Despite the emergence of some high-profile cases and a general focus on shareholder activism in the media and industry professionals’ discussions, an analysis by Broadridge Financial Solutions and PwC’s Governance Insights Center finds there were fewer proxy contests during the first half of 2017 than during the same period last year. Q1 and Q2 of this year saw 38 contests, down from 47 during the first half of 2016, the report states.
The authors of the report note that some contested solicitations were decided in negotiations before a shareholder vote took place. They add that the average length of campaigns decreased sharply in the first half of 2017 to 44 days, compared with 109 days during 2016. In addition, a total of 63 board seats were won in proxy contests during the first half of 2017 – which accounts for the majority of AGMs – compared with 139 for all of 2016.
‘The decrease in proxy contests and shortening of the length of campaigns clearly illustrates that boards are negotiating more with activists, and settling faster,’ says Paul DeNicola, managing director of the PwC center. Settling can help head off a shareholder vote.
The Broadridge and PwC report is based on analysis of 3,379 shareholder meetings held between January 1 and June 30, 2017.
Aside from proxy contests over specific directors, boards and governance teams face growing pressure from large institutional investors to engage with them regarding ESG-based shareholder proposals on issues such as board diversity and climate change.
The report highlights this by stating that, during the 2017 proxy season, climate change proposals were supported by 66 percent of institutional shares voted, as opposed to just 13 percent of retail shares. Similarly, board diversity proposals received backing from 31 percent of institutional shares voted but only 14 percent of retail shares.
‘The data shows that institutional shareholders’ voting actions are consistent with their stated positions on climate change and board diversity. Patience appears to have run out for some institutions,’ says Chuck Callan, senior vice president of regulatory affairs at Broadridge, in a statement. ‘At the same time, retail shareholders as a group largely voted in line with company recommendations.’
VSMs
New technology has supported a move toward companies holding AGMs online. The analysis finds that 163 companies hosted virtual-only shareholder meetings (VSMs) in the first half of the year, compared with 122 during the first half of 2016 – an increase of 34 percent.
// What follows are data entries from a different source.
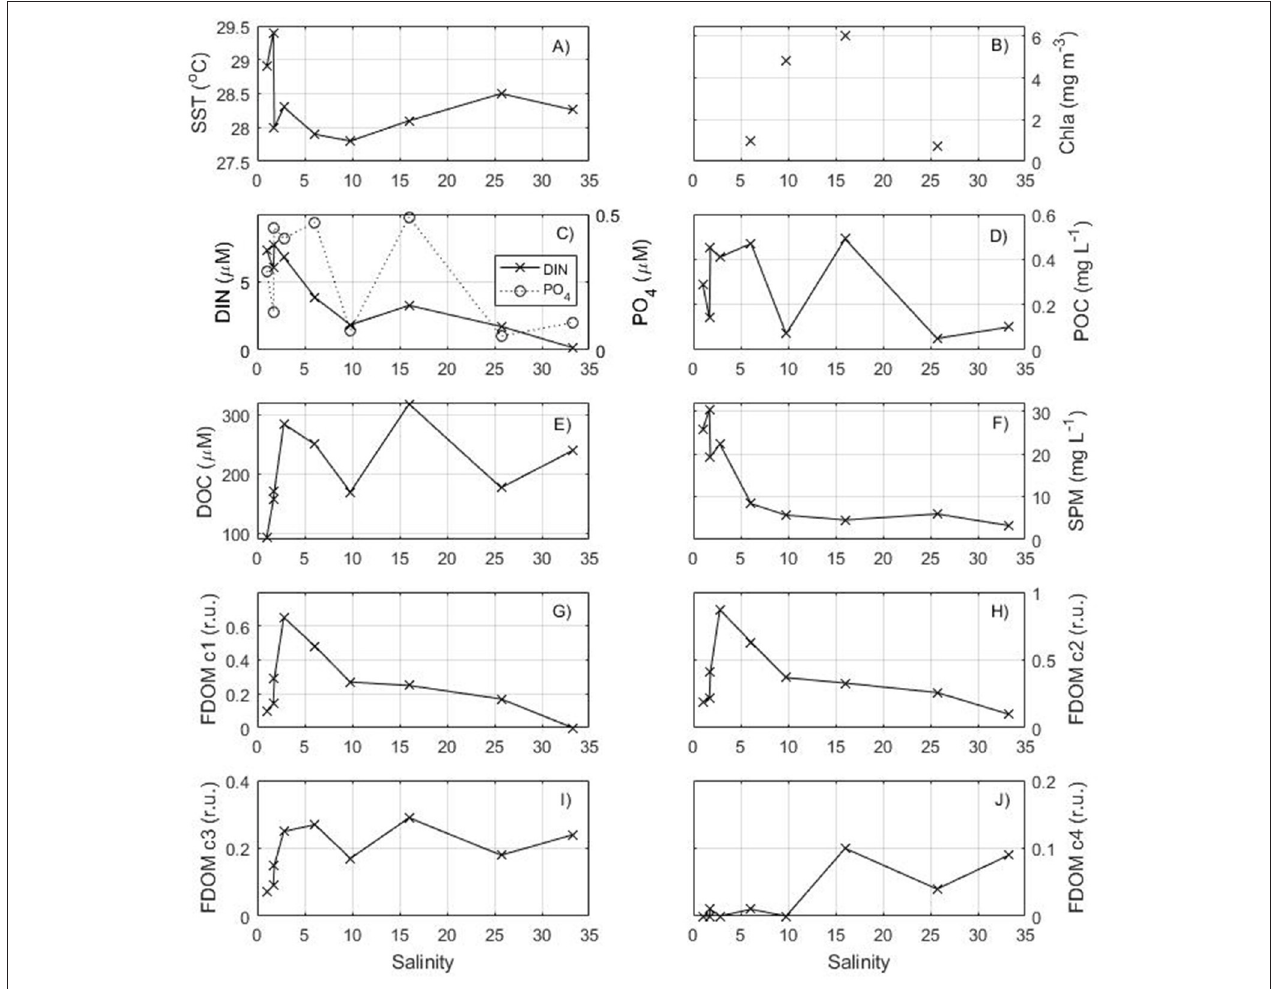
FIGURE 3 | Distribution of surface (A) temperature, (B) chlorophyll a from MODIS, (C) DIN and phosphate, (D) POC, (E) DOC, (F) Suspended Particulate Matter, (G) C1 component of FDOM, (H) C2 component of FDOM, (I) C3 component of FDOM, (J) C4 component of FDOM as a function of salinity for the transect in May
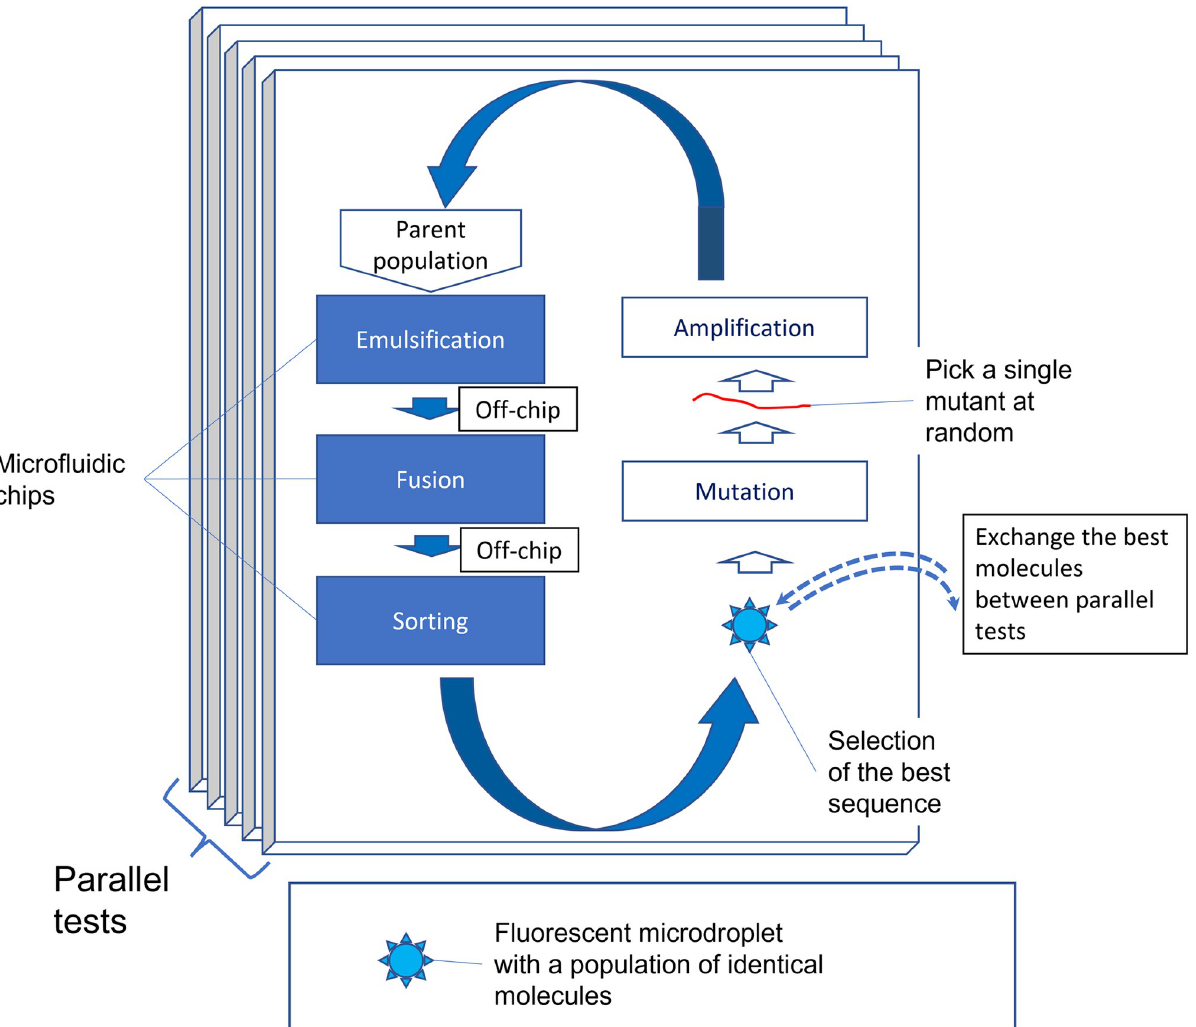
Fig 10. Block diagram of the experimental setup. Block diagram of the experimental setup of the experimental setup for the implementation of parallel RMHCs in the experiment. Includes several experiments organized and running in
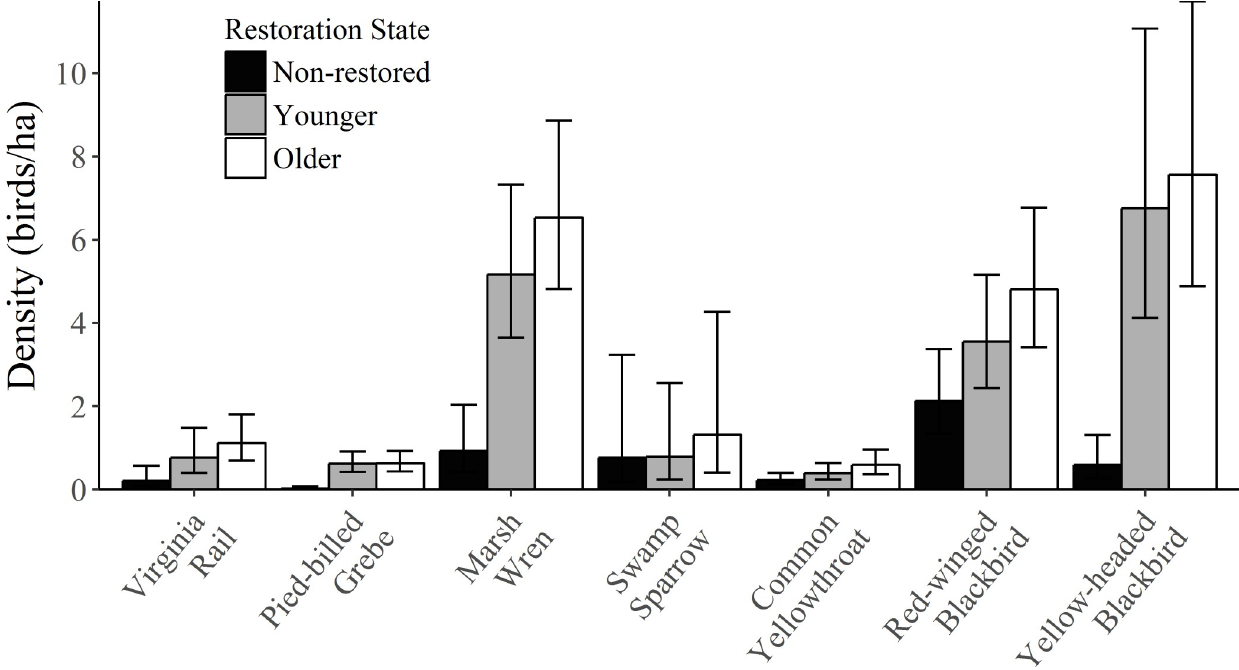
Fig 2. Densities (birds/ha) of breeding marsh birds across shallow lakes surveyed in the Prairie Pothole Region of Iowa, summer 2016 and 2017. Sites are divided into non-restored, younger (1–5 years since restoration), and older (6–11 years since restoration) shallow lakes. Vertical error bars represent 95% confidence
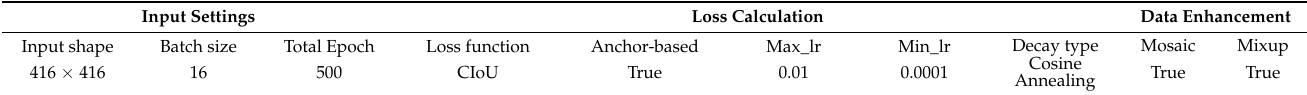
Table 7. The hyperparameters set during the training of the proposed method.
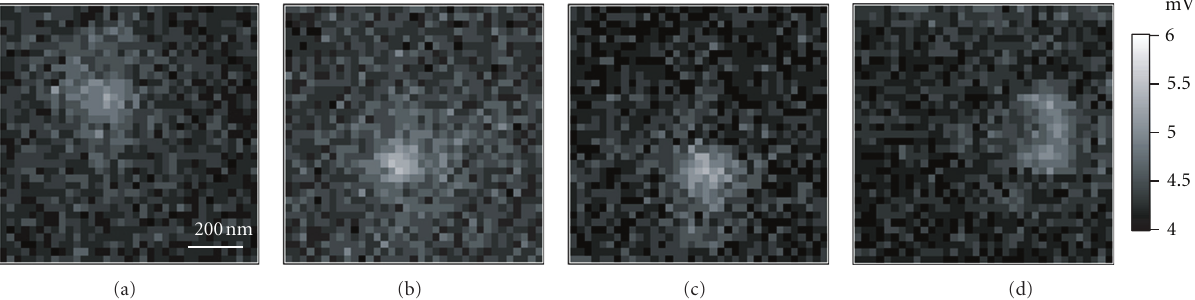
Figure 6: Scattering images of the p -polarization laser focus measured by the probes with di ff erent silver coatings. The images (a)–(d) correspond to the probes shown in Figures 4(a)–4(d),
VSMs have faced criticism from some investors. For example, New York City comptroller Scott Stringer in April said he would be urging more than 15 companies to host in-person AGMs rather than VSMs, arguing that they ‘deprive shareowners of the fundamental right that, regardless of the number of shares they own, they can engage directly with management and directors – face to face – at least one time per year’ (CorporateSecretary.com, 4/5).
But issuers counter that they are seeing declining attendances at in-person AGMs for the same amount of work, Cathy Conlon, head of corporate issuer product and strategy for Broadridge’s investor communications solutions division, told attendees at a Shareholder Services Association (SSA) conference in July (CorporateSecretary.com, 7/26). She added that VSMs allow all shareholders to attend, regardless of where they live.
The report states that 12 percent of companies collected questions in advance of their VSM, 95 percent allowed questions to be submitted online during the meeting and 3 percent enabled shareholders to ask questions over a live telephone line.
Hertz assistant general counsel and assistant corporate secretary William Langston told the SSA conference his company had in the past attracted just two or three shareholders to its in-person AGMs, but that 12 had tuned in online to its VSM this year.
Appearing on a panel with Conlon, he said Hertz received no pushback from shareholders, who were allowed to submit questions via email ahead of the meeting and none of whom raised the format of the meeting as a concern.